# Anyone else experiencing battery issues after root?



## carbanm (Jul 3, 2011)

So I rooted yesterday with the v5 version of the one click tool basically the moment I found out it was possible, then deleted all the trash apps(verizon stuff, cityID, built in skype and swype). I have the extended battery, so I'm used to leaving the phone not charging overnight on my bedside table, but this morning, something strange happened.

For the first time, I went to use my phone in the morning, and it was 100%, completely dead, which is strange, since last night it was completely charged before I went to sleep.

Basically, anyone else experiencing strange battery issues since rooting the D3? or know what may have caused this?


----------



## slow88lx (Jun 7, 2011)

Nothing adverse here. I'm thinking your phone got a lot more play yesterday.

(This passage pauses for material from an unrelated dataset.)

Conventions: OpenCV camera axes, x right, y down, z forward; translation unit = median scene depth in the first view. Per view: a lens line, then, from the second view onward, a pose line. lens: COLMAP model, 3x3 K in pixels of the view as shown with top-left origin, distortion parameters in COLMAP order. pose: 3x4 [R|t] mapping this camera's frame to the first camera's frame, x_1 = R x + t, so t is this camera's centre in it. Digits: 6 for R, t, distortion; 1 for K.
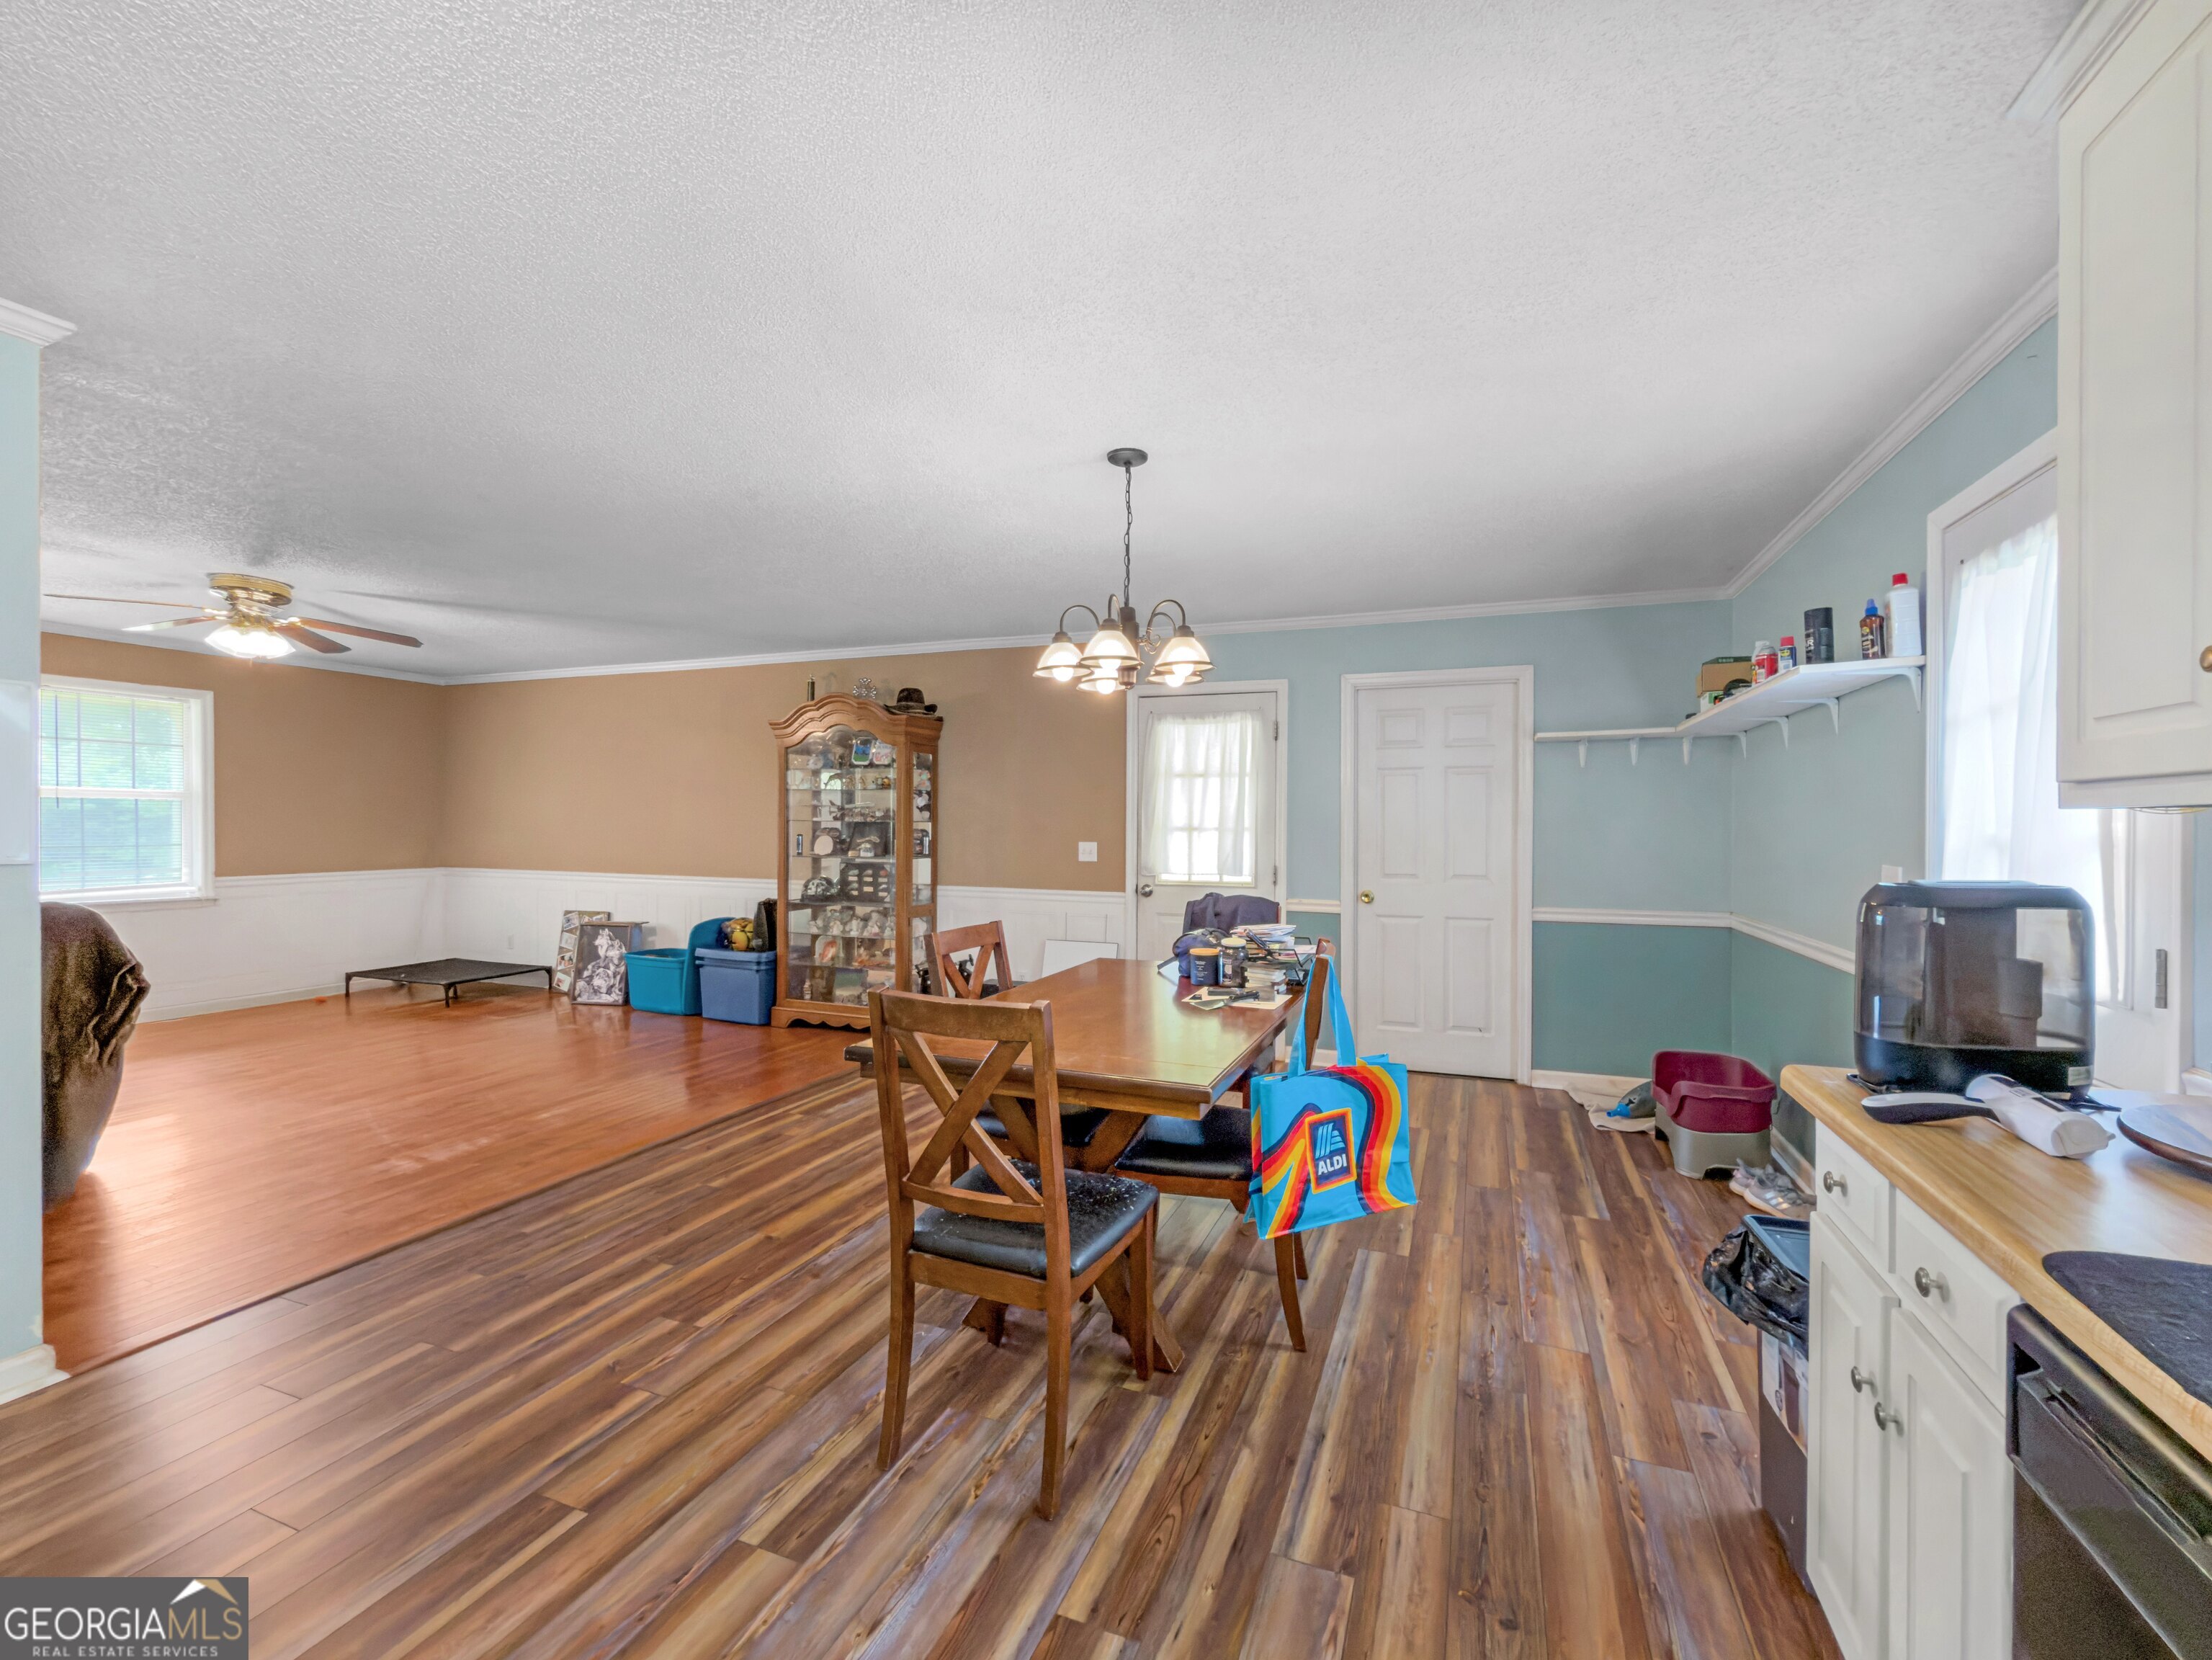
lens RADIAL K [[944.2, 0, 1112.9], [0, 944.2, 841.2], [0, 0, 1]] dist [0.000165, 0.000075]
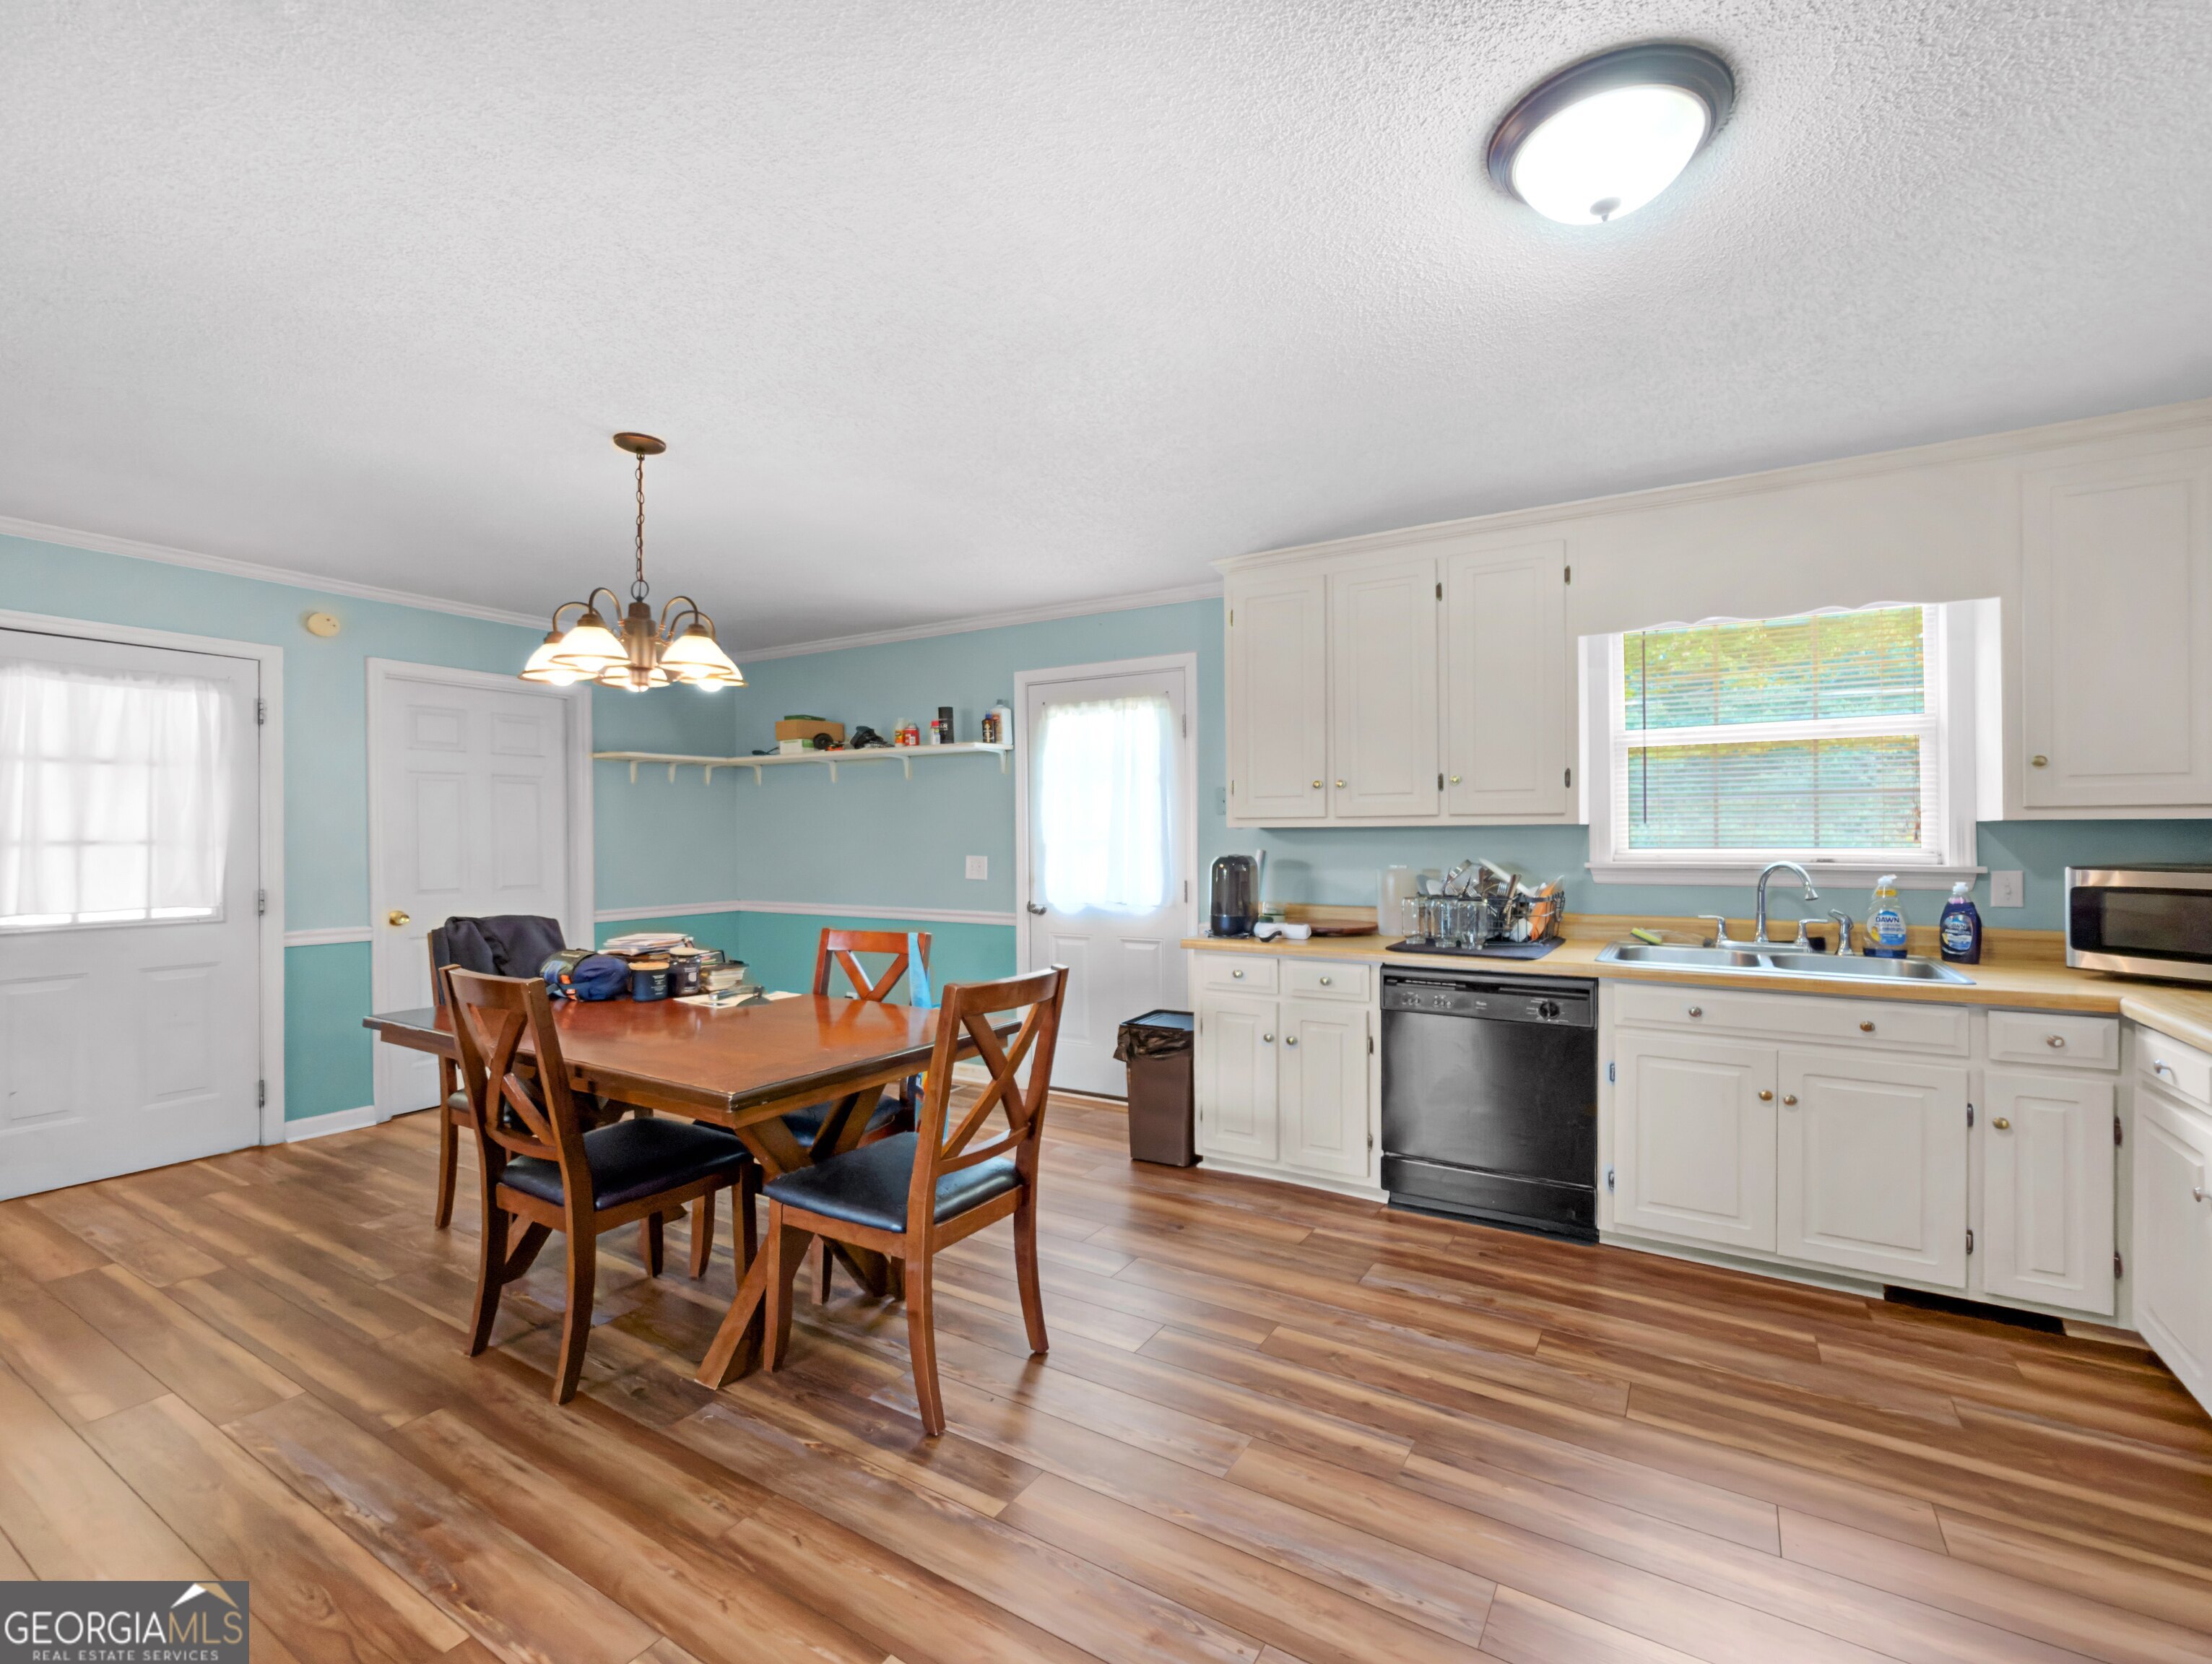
lens RADIAL K [[897.4, 0, 1106.0], [0, 897.4, 832.0], [0, 0, 1]] dist [-0.001502, 0.000003]
pose [[0.215495, -0.000421, 0.976505, -0.754098], [0.020469, 0.999782, -0.004086, -0.007557], [-0.976290, 0.020868, 0.215456, 0.364656]]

Also the only way your story makes sense it to tell us "my phone was at 40% like every night, only last night it died, which it's never done". If you went to bed at 15% I would maybe expect it do die over 8-9 hours.


----------



## carbanm (Jul 3, 2011)

Sorry, forgot to mention that I had charged the phone to 100% before unplugging it and going to sleep


----------



## gatzbyrico (Jul 2, 2011)

I have.

My battery lasts way to long now with all the crap removed.


----------



## slow88lx (Jun 7, 2011)

carbanm said:


> Sorry, forgot to mention that I had charged the phone to 100% before unplugging it and going to sleep


Settings > Applications > Battery Use

What used all the battery?

Also try Task Manager, is something running or using a shit ton of CPU %?


----------



## militant (Aug 26, 2011)

It's weird you mentioned it. I didn't delete anything but I froze a lot of the bloat and bullshit apps, and I've noticed a decline in battery life. Normally 2 hours from 100% leaving the phone un touched puts me at 97-96%. Just now I took it off at 100% took a nap for 2 hours, woke up to the phone at 91% instead of the usualy 96-97. Hoping my battery stats are just a bit off and it'll adjust.


----------



## carbanm (Jul 3, 2011)

Cell standby is at 32 %, phone idle at 28%. I plan on charging it again tonight before going to bed to see if similar occurs. It may just be the motorola battery manager being retarded, but I'm not certain. I may wipe battery stats and see if that's any solution if it does repeat tonight.


----------



## carbanm (Jul 3, 2011)

Follow up: last night went to sleep with the battery at 20%, woke up 8 hours later at 15%  looks like it was a fluke


----------



## DaSnOoTeRKiNG (Aug 26, 2011)

*bump*


----------



## slow88lx (Jun 7, 2011)

carbanm said:


> Follow up: last night went to sleep with the battery at 20%, woke up 8 hours later at 15%  looks like it was a fluke





DaSnOoTeRKiNG said:


> *bump*


This has to be the worst bump in the history of bumps. There is so much placebo effect when it comes to battery life. In the days following rooting your phone are you not playing with it more often, installing new apps, etc?


----------



## sheldoneous (Jun 6, 2011)

Can I ask what is the point of unplugging at night anyway?..


----------



## AndroidSims (Jun 7, 2011)

Use SetCPU to create profiles to save battery. Underclock the CPU when the screen is off and when the battery is low, for example.


----------